### Texte du document
▼▼▼
Ce qu'il dit à quelques-uns
de ses parens, que le monde, c'est-à-dire
les Juifs incrédules, ne pouvaient les
haïr, mais que le monde le haïssait lui,
parce qu'il condamnait ses oeuvres, qui
étaient mauvaises, renferme
une Vérité
constante, c'est que les gens du monde aiment leurs
semblables, mais qu'ils haïssent ceux dont la
vie et les discours condamnent leurs mauvaises
actions.
2. On voit ici les divers jugemens
que le peuple faisait de Jésus-Christ; mais
on y remarque surtout l'aveuglement et la malice
des Juifs qui, sans faire attention aux preuves que
Notre Seigneur donnait de sa mission divine par les
miracles qu'il faisait, et sans être
touchés de ce qu'il leur disait avec tant de
force et tant de douceur, pour justifier ce qu'il
avait fait et pour les convaincre que sa doctrine
était céleste, l'accusaient d'avoir
violé la loi de Dieu et d'être
possédé du démon, et voulaient
même le faire mourir.
Cette résistance et cet
endurcissement des Juifs montre que les
préjugés et les passions peuvent
aveugler les hommes à un tel point, que rien
n'est capable de les désabuser et qu'ils se
scandalisent de ce qui devrait le plus les
édifier. On doit bien considérer sur
ce sujet ce que Jésus-Christ dit dans cette
occasion: Si quelqu'un veut faire la volonté
de mon Père, il connaîtra si ma
doctrine est de Dieu, ou si je parle de mon chef.
Ces paroles contiennent une
leçon qui est de la dernière
importance, savoir, que la principale disposition
où il faut être pour connaître
la doctrine de Jésus-Christ et pour en
sentir la vérité et la beauté,
c'est d'avoir le coeur bon et une intention
sincère de faire la volonté de Dieu,
autant qu'elle nous peut être connue. Mais
ceux à qui cette disposition manque ne
sauraient jamais parvenir à la connaissance
de la vérité. Enfin il est à
remarquer que, quoique les Juifs eussent
formé le dessein de faire mourir Notre
Seigneur, ils ne purent lui faire aucun mal et que
nul n'osa mettre la main sur lui.
▲▲▲
### Matériel fourni
▼▼▼
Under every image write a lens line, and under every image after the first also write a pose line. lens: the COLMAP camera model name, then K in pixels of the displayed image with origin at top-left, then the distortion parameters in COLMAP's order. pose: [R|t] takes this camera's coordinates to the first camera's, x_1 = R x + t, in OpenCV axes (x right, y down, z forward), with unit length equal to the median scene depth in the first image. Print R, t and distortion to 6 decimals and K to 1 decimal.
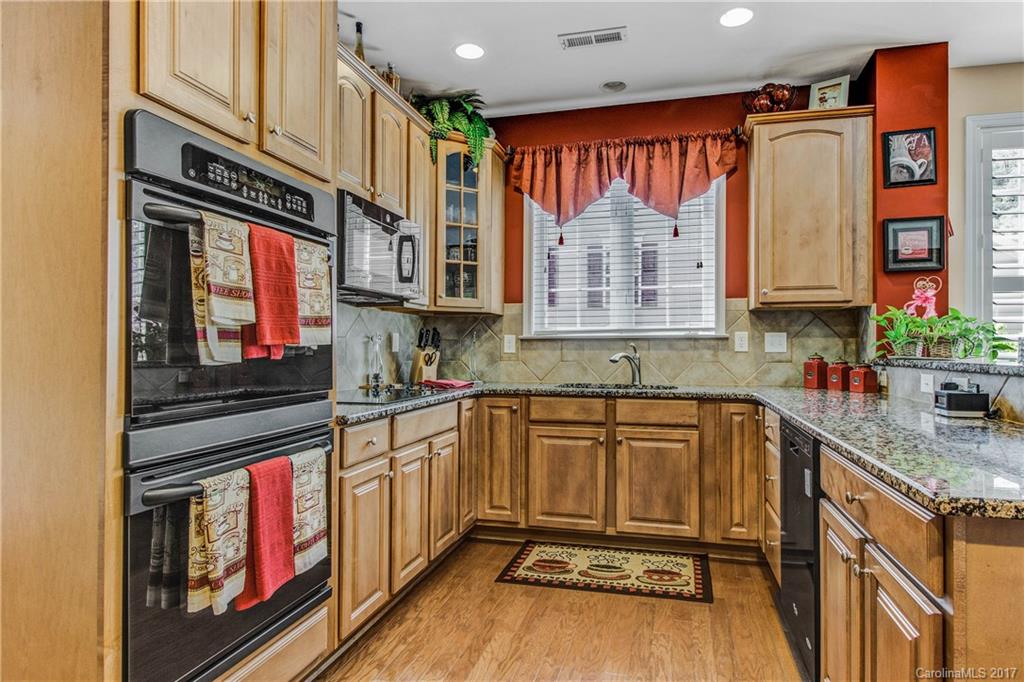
lens RADIAL K [[575.7, 0, 516.1], [0, 575.7, 339.8], [0, 0, 1]] dist [0.000340, -0.008298]
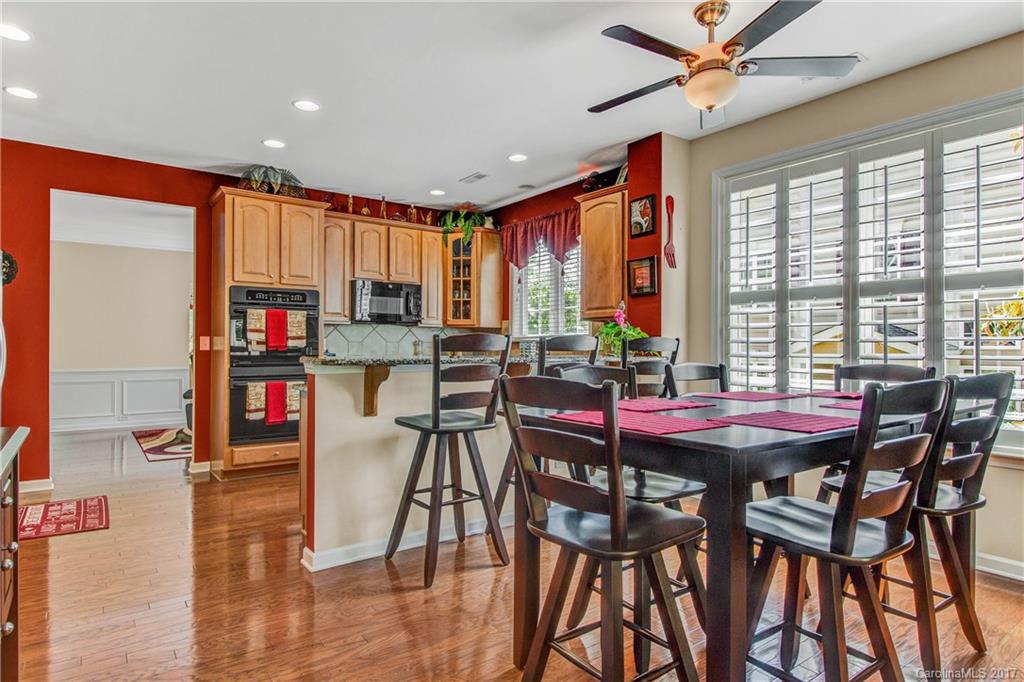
lens RADIAL K [[575.7, 0, 514.2], [0, 575.7, 344.4], [0, 0, 1]] dist [0.000340, -0.008298]
pose [[0.771761, -0.000922, -0.635912, 1.331630], [0.006850, 0.999953, 0.006864, -0.006237], [0.635875, -0.009653, 0.771731, -0.323321]]
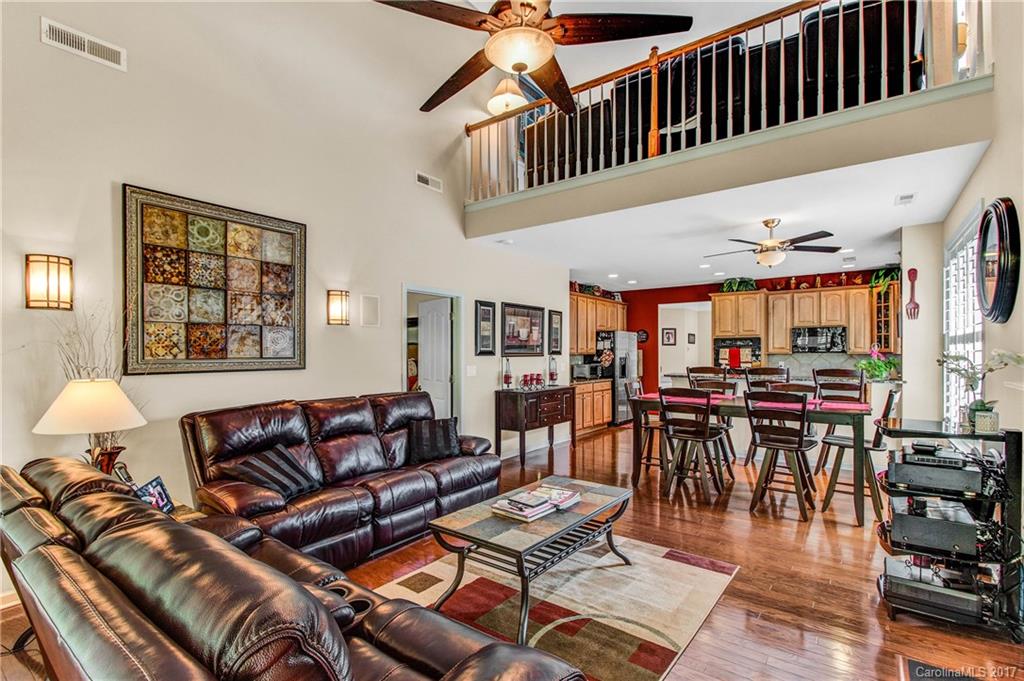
lens RADIAL K [[477.2, 0, 507.1], [0, 477.2, 347.8], [0, 0, 1]] dist [0.022400, 0.000244]
pose [[-0.389553, -0.008552, -0.920965, 2.789563], [0.012200, 0.999821, -0.014445, -0.076524], [0.920923, -0.016863, -0.389379, 0.359497]]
▲▲▲
### Tâche à réaliser
Rédigez, s'il vous plaît, la suite du commentaire sur l'incrédulité des Juifs envers Jésus-Christ, en commençant juste après sa dernière phrase.

### Réponse au problème
Les méchans ne peuvent nuire
aux gens de bien qu'autant que Dieu le leur permet,
et quoi que les hommes puissent entreprendre, ce
que Dieu a résolu s'accomplit toujours.
CHAPITRE VII
31-53.-
Les pharisiens,
- indignés de ce que le peuple
était touché des discours et des
miracles de Notre Seigneur, envoient des gens
pour le saisir, mais il continua à parler
avec tant d'autorité et
d'évidence, et il adressa au peuple des
exhortations si touchantes, que plusieurs
reconnurent qu'il était prophète;
il y en eut même qui crurent qu'il
était le Messie; et ceux qui avaient
ordre de le saisir s'en retournèrent sans
oser mettre les mains sur lui, de quoi les
pharisiens furent extrêmement
irrités.
RÉFLEXIONS.
CE que saint Jean rapporte ici
fait voir,
1. que les discours et les miracles de
Jésus-Christ produisaient un effet bien
différent, puisque le peuple en était
touché et rempli d'admiration, et que les
pharisiens au contraire en conçurent tant de
dépit, qu'ils voulurent faire saisir Notre
Seigneur.
Voilà comment la parole
de Dieu est diversement reçue. Les uns en
profitent et ouvrent les yeux et leurs coeurs
à la vérité, et les autres la
rejettent et passent même jusqu'à
haïr ceux qui la proposent et à
s'irriter contr'eux.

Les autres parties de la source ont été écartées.